Results
Overview
GWP grew by 17.0%, primarily reflecting the first-time inclusion of the former Wesfarmers business.
The insurance profit was influenced by the severe perils outcome, which had a net cost of $1,048 million, and was $495 million higher than the prior year.
The reduction in cash earnings reflected the significantly higher level of natural perils and lower reserve releases in the 2015 financial year, compared to the prior year.
The reported insurance margin incorporates:
- net natural peril claim costs of $1,048 million, which were $348 million higher than the related allowance and after exhaustion of the $150 million reinsurance cover in excess of the 2015 financial year’s perils allowance of $700 million;
- a reduced favourable impact of $33 million from the narrowing of credit spreads, compared to $100 million last financial year; and
- prior period reserve releases of $167 million, equivalent to 1.6% of net earned premium, down from $248 million in the 2014 financial year.

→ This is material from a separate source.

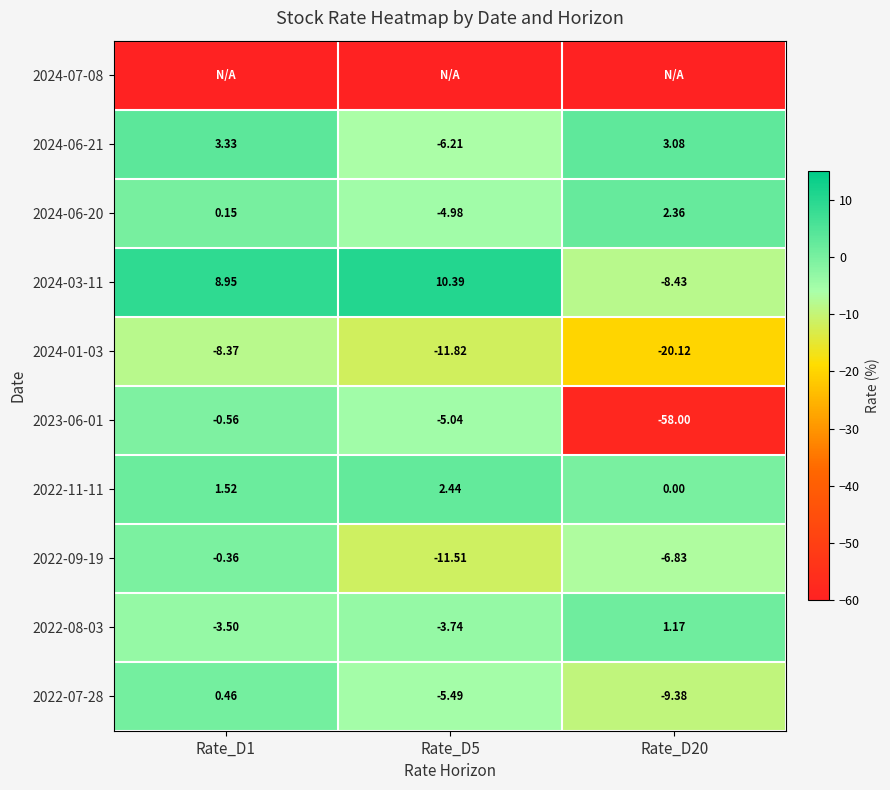

How many values in 2024-06-21 are below zero?

1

This equates to a cash payout ratio of 70.2%, at the top end of the Group’s payout policy range of
50 – 70% of full year cash earnings.
The change in community investment reflects a reduced contribution by the business to the IAG Foundation, from $1.5 million in the 2014 financial year to
$0.5 million this year, as well as an adjustment to community investment in New Zealand, where the business has exited a number of sponsorships as it moves to align its community investment to our Purpose.